On the day following they caught the flood tide up Chignecto Bay, and sailed into the mouth of the Au Lac stream, almost under the willows of Lecorbeau's cottage. The joy of Pierre's father and mother on seeing the lad so soon returned was mingled with astonishment at seeing him arrive by water, and with a little English child in his care. The little one, with her exciting experiences behind her, did not dream of being shy, but was made happy at once with a kind welcome; while Pierre, the center of a wondering and exclaiming circle, narrated the wild adventures of the past few days, which had, indeed developed him all at once from boyhood to manhood. As he described the massacre, and the manner in which he had rescued the yellow-haired lassie, his mother drew the little one into her arms and cried over her from sympathy and excitement; and the child wiped her eyes with her own quilted sunbonnet. At the conclusion of the vivid narrative Lecorbeau was the first to speak.

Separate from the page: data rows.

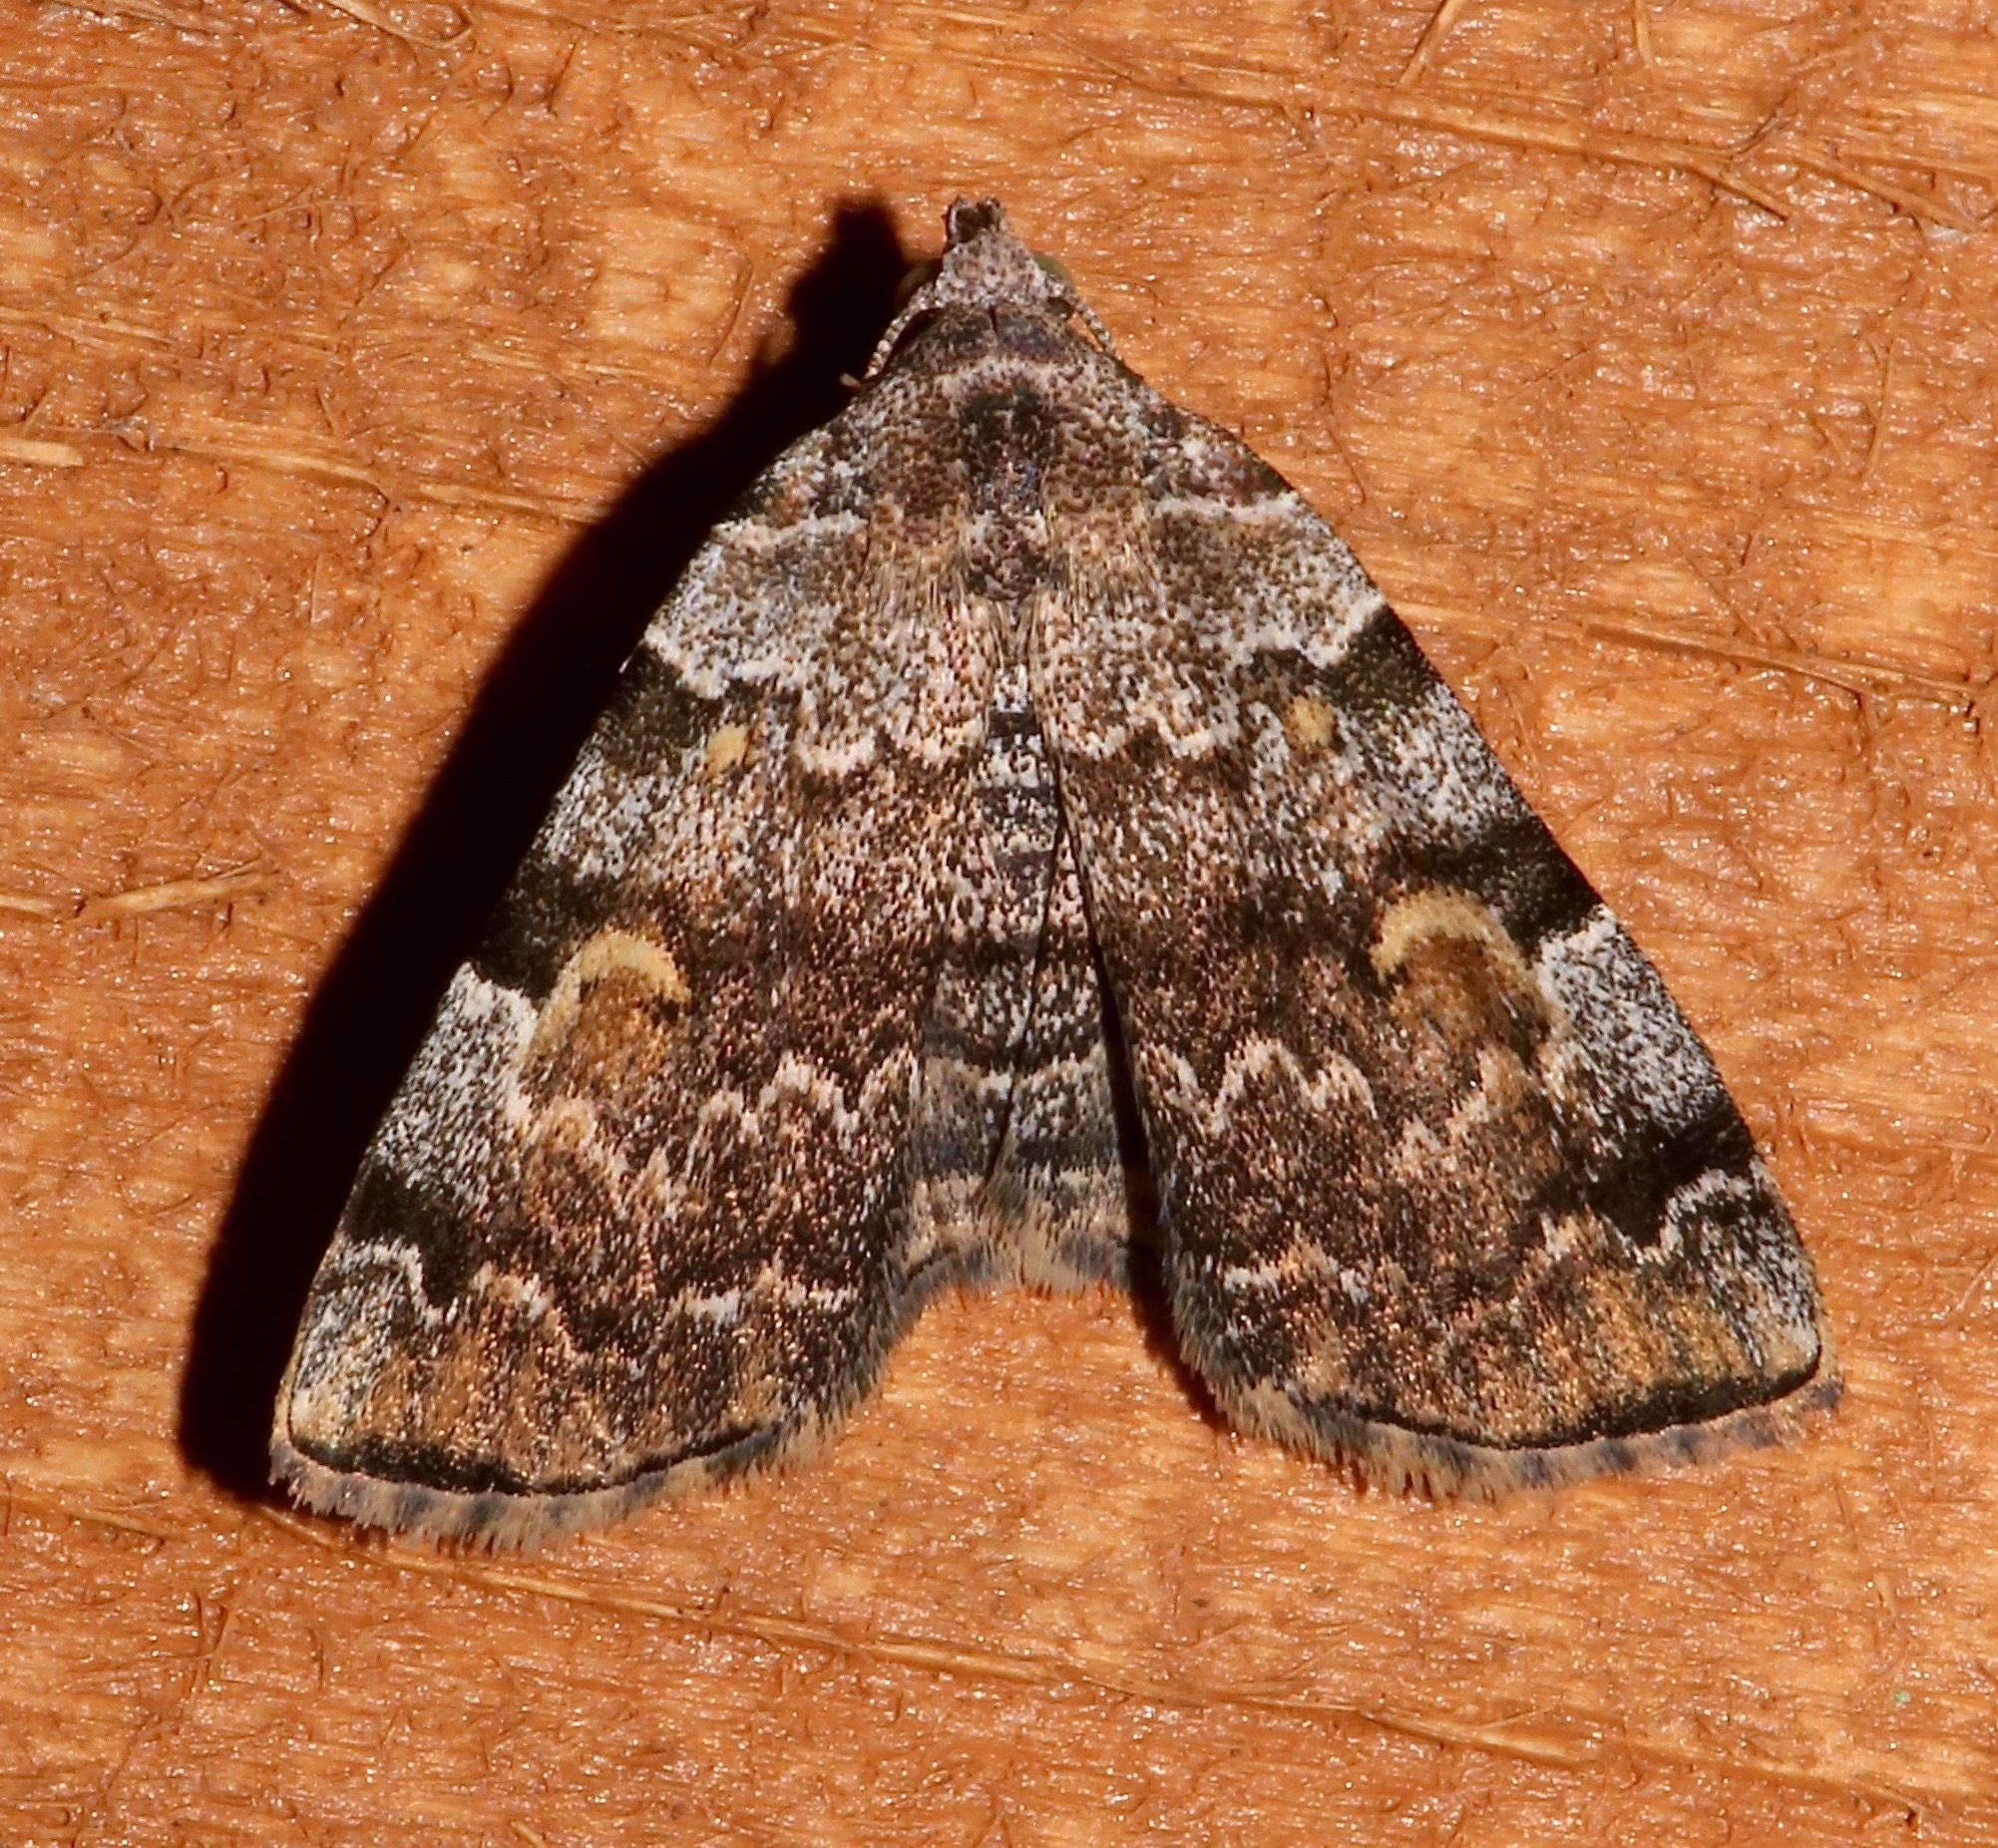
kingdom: Animalia
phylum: Arthropoda
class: Insecta
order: Lepidoptera
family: Erebidae
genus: Idia
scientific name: Idia americalis
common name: American idia moth
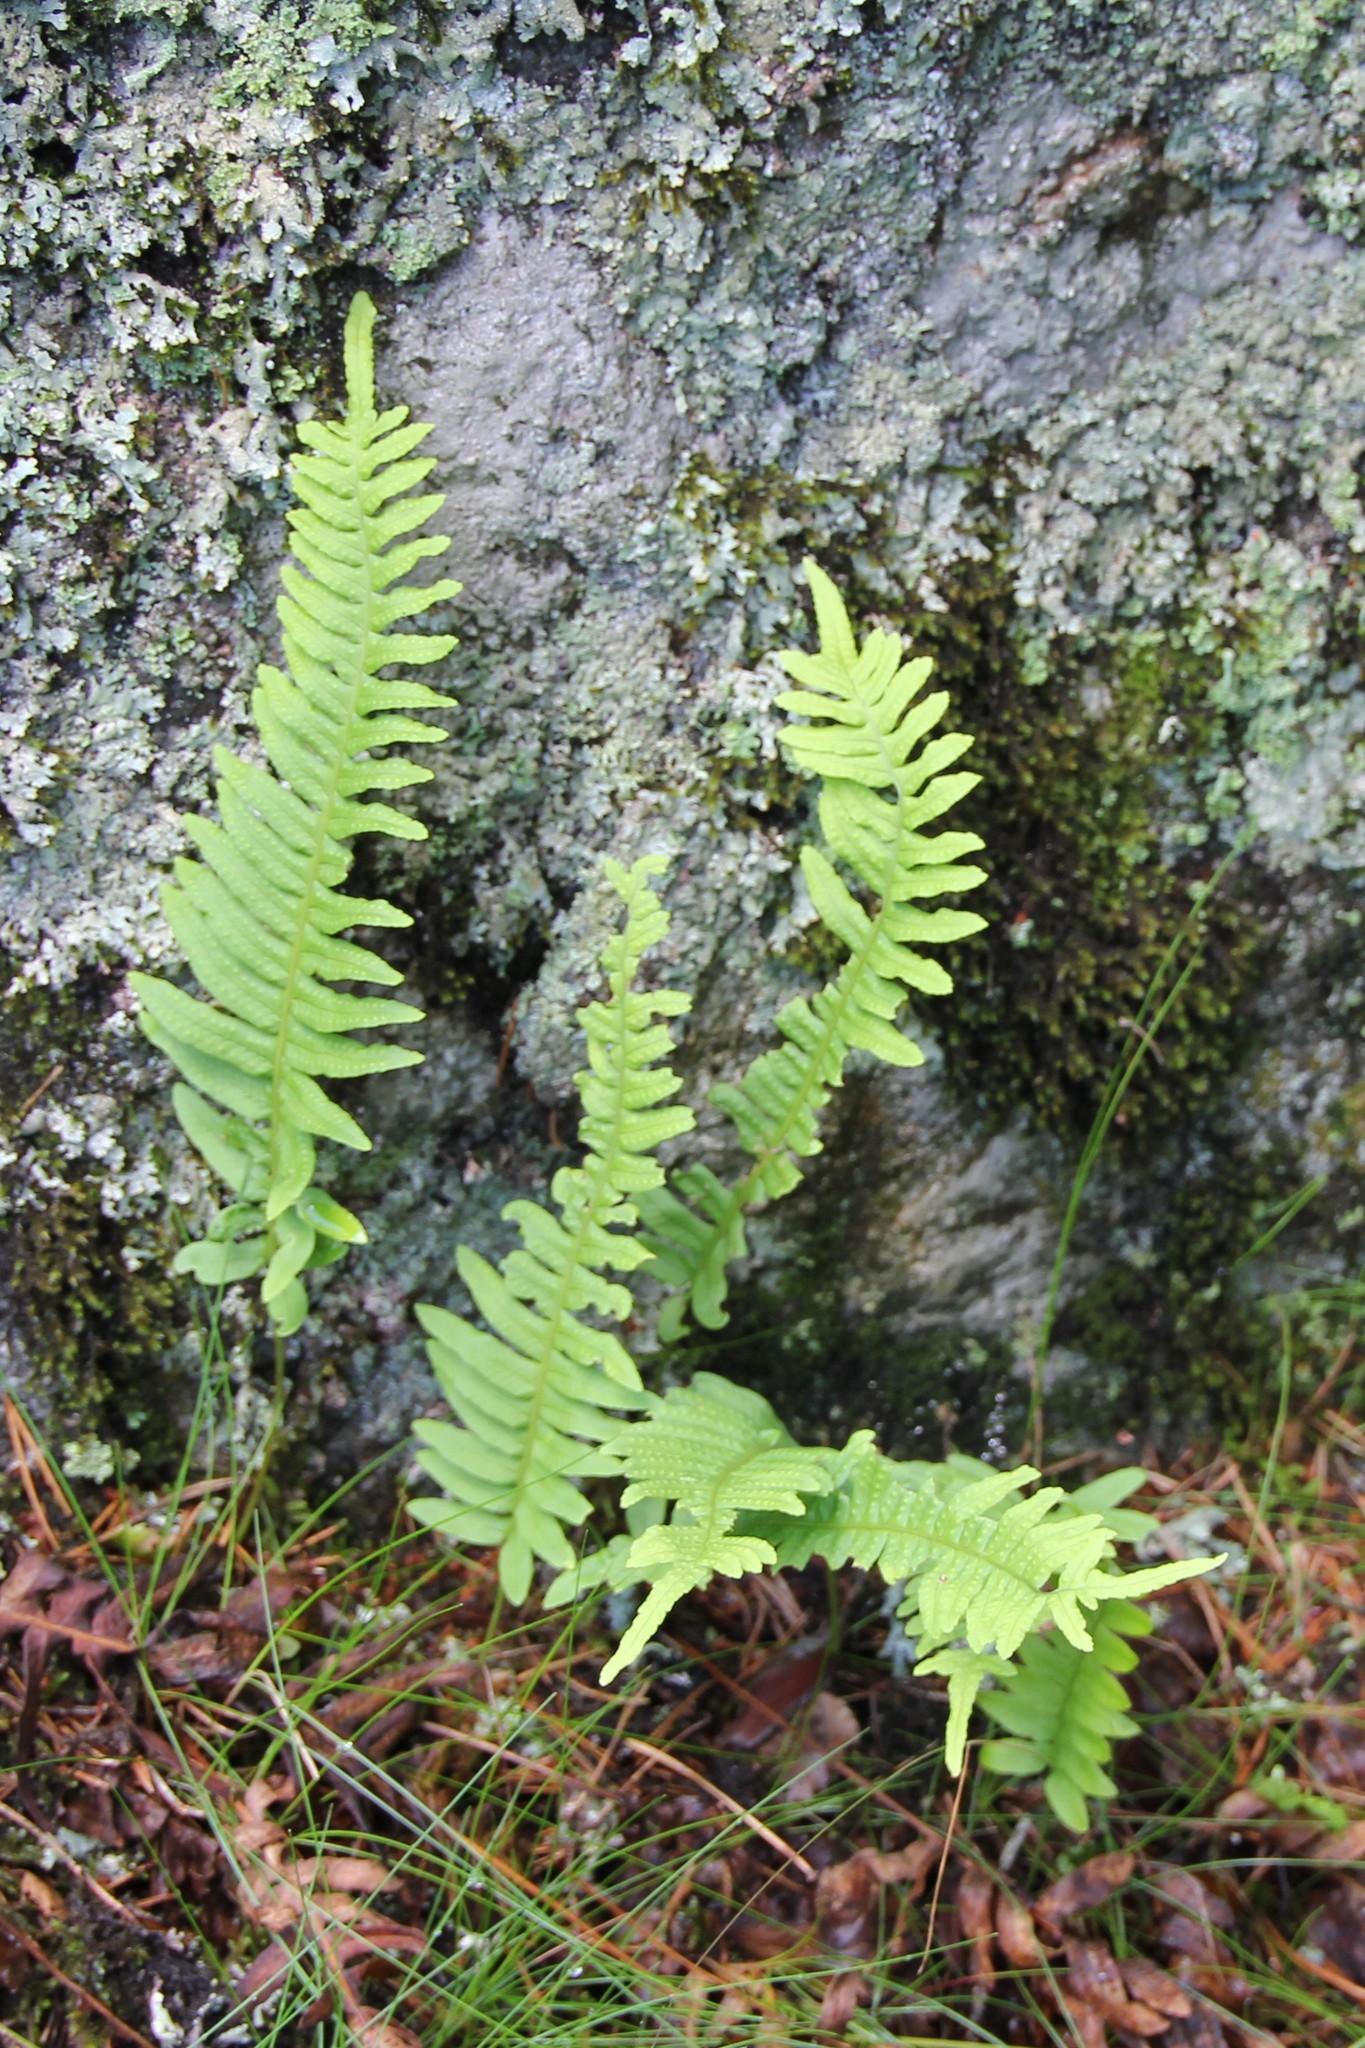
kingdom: Plantae
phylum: Tracheophyta
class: Polypodiopsida
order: Polypodiales
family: Polypodiaceae
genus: Polypodium
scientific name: Polypodium vulgare
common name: Common polypody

"Nobly have you done, my dear son," he cried, with warm emotion. "But now, where are your companions of that dreadful expedition? Not one has yet arrived at Beauséjour!"


[!-- CHA7 --]

CHAPTER VII.

PIERRE'S LITTLE ONE.

This question which Lecorbeau asked, all Beauséjour was asking in an hour or two. That night an Indian, sent from Le Loutre, who was lying in exhaustion at Cobequid, arrived at the fort and told the fate of the expedition.

As already stated, the English authorities in Halifax had been warned of the movements of the Indians--though they could only guess the part that Le Loutre had in them. Without delay they had sent small bands of troops to each of the exposed settlements, but that dispatched to Kenneticook arrived, as we have seen, too late. When the breathless soldiers, lighted through the woods by the glare of the burning village, reached the scene of ruin, of all who had that night lain down to fearless sleep in Kenneticook there remained alive but one, the little child whom Pierre had snatched from death.